──────── EXCERPTED PASSAGE ────────

The (Business) World According to Duff

Published: Jan 25, 2010

(Jeffrey Goldman posing in workshop)

Wanna be a celebrity culinary entrepreneur like Ace of Cakes star Duff Goldman ’97? UMBC’s Outstanding Alumnus of the Year in the Humanities for 2009 offers a few hints: Don’t sweat the numbers. Don’t get complacent. And prepare for some hard knocks.

By Ana Marie Cox
Images courtesy of Charm City Cakes

Look at the numbers and Jeffrey “Duff”Goldman ’97, history, is a business whiz of the first order – a thriving entrepreneur whose successful cake making business was launched into the stratosphere by a hit reality show.

But as any viewer of Food Network’s Ace of Cakes can tell you, the 34-year-old celebrity cake maker has become a financial success and certified phenomenon in the exploding media niche of televised cooking without compromising his scruffy, scrappy look and ethos – tattoos, goatee, baggy jeans and all.

Catching up with Goldman on tour for his newly released book, Ace of Cakes: Inside Charm City Cakes (William Morrow Cookbooks), it seemed a good moment to ask him to play professor for a day. What would be his advice to a class of business students looking to adapt his life lessons into a crash course of entrepreneurship?

────────

WORK TASK 1: In the first block of entries, retype the lines beginning with the one containing "What is it?" and ending with the one containing "# Projects ideas", both included. Omit the pictures.
The Duff Goldman profile has no connection to the entries that come after it.

──────── DATA FOR THIS EXERCISE ────────

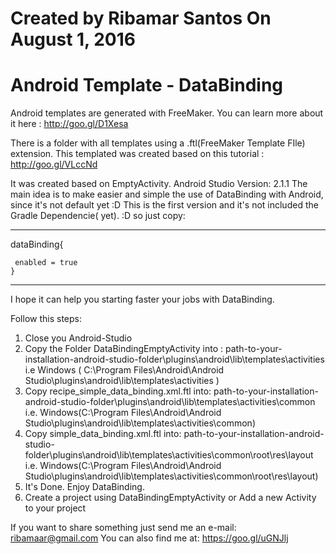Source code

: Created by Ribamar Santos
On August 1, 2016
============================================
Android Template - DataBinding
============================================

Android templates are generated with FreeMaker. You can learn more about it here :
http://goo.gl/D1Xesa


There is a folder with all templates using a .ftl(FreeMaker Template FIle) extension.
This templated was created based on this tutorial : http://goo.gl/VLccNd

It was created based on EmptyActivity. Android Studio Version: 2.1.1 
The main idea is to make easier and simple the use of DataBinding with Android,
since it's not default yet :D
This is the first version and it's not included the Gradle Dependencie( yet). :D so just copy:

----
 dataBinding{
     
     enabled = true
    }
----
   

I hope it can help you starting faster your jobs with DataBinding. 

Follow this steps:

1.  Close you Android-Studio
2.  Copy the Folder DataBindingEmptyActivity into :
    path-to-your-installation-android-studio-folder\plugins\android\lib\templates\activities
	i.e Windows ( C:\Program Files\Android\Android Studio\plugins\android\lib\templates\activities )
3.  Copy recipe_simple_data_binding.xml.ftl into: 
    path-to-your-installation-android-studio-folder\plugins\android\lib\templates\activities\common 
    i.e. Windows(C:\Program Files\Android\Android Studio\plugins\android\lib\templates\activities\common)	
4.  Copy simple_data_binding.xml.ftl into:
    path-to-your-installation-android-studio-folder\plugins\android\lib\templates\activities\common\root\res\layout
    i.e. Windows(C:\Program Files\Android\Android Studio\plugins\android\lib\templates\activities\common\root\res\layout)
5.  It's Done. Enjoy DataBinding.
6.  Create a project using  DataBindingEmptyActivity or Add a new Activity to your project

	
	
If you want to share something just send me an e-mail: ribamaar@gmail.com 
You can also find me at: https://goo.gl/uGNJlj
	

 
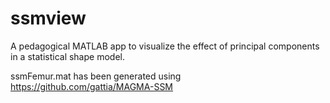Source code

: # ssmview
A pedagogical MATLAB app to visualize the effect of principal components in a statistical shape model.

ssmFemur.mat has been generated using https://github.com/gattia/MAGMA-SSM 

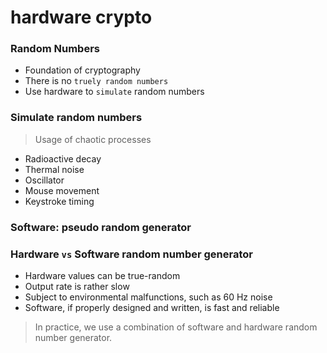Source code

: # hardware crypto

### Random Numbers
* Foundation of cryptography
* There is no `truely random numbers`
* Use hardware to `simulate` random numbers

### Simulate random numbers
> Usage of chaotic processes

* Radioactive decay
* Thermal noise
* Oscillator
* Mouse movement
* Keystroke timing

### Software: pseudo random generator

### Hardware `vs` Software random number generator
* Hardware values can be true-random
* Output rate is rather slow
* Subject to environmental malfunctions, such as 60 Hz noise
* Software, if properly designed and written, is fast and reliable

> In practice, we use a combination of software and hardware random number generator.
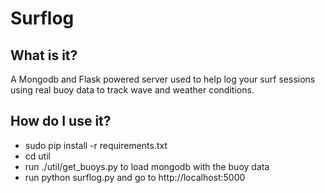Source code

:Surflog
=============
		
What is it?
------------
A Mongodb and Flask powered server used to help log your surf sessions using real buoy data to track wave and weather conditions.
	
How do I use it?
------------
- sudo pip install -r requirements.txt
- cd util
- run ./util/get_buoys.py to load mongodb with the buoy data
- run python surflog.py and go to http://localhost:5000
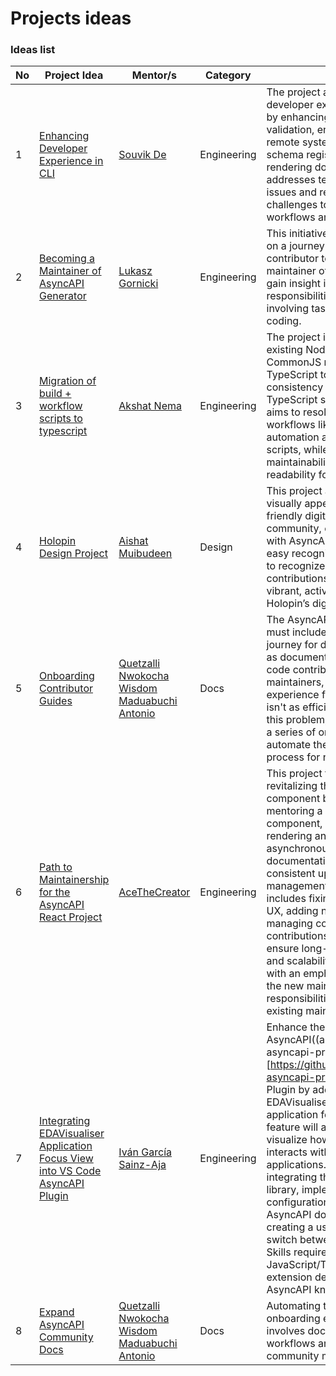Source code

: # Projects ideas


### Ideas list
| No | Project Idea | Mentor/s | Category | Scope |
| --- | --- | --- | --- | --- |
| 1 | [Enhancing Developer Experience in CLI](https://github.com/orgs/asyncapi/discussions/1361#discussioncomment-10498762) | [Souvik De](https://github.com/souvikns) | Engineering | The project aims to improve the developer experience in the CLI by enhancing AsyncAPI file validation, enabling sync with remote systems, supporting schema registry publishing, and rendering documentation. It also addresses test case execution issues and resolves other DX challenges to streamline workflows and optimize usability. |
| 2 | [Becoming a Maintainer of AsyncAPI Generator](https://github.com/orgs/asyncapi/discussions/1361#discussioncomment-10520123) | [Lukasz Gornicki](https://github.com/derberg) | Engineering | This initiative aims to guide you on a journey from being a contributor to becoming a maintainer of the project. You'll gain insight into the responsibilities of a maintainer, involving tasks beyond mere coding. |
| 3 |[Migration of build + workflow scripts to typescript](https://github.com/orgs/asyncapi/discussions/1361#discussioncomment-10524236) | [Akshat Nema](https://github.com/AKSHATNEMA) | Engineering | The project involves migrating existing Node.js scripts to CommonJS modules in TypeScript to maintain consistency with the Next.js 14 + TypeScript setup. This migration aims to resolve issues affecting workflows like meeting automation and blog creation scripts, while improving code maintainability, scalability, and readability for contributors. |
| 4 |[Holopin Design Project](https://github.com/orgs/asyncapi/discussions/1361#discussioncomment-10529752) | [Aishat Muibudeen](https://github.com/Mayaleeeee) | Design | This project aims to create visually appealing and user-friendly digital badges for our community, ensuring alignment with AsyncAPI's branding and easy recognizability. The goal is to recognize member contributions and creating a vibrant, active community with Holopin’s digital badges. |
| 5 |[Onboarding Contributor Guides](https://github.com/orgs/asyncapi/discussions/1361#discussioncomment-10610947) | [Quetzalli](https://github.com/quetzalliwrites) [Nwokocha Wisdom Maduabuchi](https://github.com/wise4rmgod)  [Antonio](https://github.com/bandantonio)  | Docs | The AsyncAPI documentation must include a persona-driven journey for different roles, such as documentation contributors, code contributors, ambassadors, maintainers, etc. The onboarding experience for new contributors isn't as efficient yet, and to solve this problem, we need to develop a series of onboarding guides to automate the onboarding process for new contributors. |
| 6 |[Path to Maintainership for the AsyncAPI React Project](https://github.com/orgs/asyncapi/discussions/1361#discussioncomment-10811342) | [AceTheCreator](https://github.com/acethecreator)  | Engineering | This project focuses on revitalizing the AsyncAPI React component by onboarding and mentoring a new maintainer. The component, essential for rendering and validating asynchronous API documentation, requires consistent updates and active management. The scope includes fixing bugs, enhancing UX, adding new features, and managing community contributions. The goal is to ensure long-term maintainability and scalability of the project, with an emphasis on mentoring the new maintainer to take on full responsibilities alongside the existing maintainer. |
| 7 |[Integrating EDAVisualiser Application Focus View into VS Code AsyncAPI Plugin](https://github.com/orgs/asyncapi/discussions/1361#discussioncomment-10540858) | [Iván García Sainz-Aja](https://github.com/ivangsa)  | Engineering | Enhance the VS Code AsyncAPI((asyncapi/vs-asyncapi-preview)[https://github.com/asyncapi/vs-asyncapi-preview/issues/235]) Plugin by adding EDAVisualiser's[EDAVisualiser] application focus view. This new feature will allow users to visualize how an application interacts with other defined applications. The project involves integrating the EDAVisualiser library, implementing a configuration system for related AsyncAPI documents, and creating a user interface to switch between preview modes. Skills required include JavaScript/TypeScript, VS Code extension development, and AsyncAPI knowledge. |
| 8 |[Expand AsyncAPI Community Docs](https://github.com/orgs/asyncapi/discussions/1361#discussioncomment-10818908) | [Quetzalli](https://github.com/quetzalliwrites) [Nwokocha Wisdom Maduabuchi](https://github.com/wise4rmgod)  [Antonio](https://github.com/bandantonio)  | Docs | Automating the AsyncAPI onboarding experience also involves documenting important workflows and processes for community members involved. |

────────
──────── DATA FOR THIS EXERCISE ────────

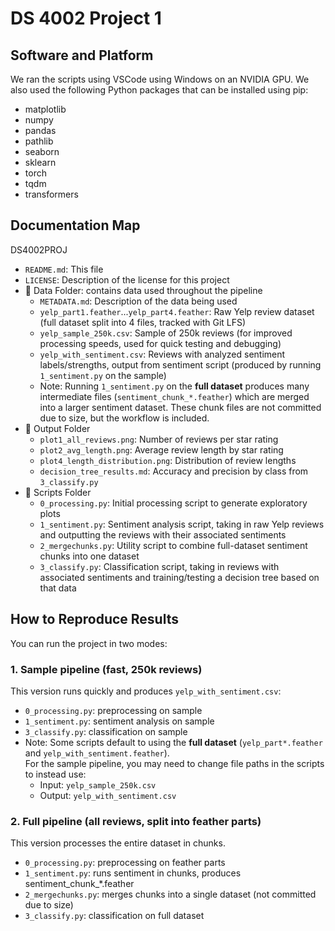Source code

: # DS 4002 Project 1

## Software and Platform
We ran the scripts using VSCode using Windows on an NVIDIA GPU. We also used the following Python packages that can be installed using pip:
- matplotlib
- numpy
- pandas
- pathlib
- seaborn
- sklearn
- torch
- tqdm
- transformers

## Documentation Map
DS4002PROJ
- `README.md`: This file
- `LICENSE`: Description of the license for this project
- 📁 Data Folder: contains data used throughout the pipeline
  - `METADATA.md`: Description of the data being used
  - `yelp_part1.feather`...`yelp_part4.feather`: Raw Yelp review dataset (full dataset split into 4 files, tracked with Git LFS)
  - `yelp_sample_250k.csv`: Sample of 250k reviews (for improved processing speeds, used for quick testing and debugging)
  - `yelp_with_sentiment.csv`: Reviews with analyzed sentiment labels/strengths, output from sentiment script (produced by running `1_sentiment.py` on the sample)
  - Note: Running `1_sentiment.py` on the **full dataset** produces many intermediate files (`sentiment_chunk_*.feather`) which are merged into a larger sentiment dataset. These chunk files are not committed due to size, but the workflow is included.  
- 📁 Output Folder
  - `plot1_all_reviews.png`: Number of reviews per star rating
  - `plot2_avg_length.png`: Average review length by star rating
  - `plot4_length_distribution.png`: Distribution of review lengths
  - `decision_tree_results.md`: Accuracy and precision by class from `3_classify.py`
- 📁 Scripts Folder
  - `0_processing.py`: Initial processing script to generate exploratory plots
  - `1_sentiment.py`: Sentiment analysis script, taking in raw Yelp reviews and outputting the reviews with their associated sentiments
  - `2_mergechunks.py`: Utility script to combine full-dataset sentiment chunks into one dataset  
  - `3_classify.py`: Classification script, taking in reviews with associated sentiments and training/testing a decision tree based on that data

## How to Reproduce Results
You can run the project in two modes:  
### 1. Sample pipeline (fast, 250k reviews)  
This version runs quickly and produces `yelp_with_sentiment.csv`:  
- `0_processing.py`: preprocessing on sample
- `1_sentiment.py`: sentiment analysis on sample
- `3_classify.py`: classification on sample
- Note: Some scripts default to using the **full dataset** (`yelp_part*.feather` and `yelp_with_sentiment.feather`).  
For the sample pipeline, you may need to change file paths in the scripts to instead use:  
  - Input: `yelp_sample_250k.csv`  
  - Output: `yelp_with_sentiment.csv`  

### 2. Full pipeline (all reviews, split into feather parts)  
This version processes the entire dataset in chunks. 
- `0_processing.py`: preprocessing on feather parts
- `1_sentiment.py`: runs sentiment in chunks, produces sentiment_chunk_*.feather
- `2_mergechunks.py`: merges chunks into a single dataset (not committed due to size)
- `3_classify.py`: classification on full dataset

────────

WORK TASK 2: In the Duff Goldman profile, why did it seem a good moment to ask Goldman to play professor for a day? Answer in one to three sentences.

PROBLEM SOLUTION 1:
What is it?
------------
A Mongodb and Flask powered server used to help log your surf sessions using real buoy data to track wave and weather conditions.
	
How do I use it?
------------
- sudo pip install -r requirements.txt
- cd util
- run ./util/get_buoys.py to load mongodb with the buoy data
- run python surflog.py and go to http://localhost:5000
Source code

: # Projects ideas

PROBLEM SOLUTION 2: The writer caught up with Goldman while he was on tour for his newly released book, Ace of Cakes: Inside Charm City Cakes. That made it seem a good moment to ask him what advice he would give a class of business students.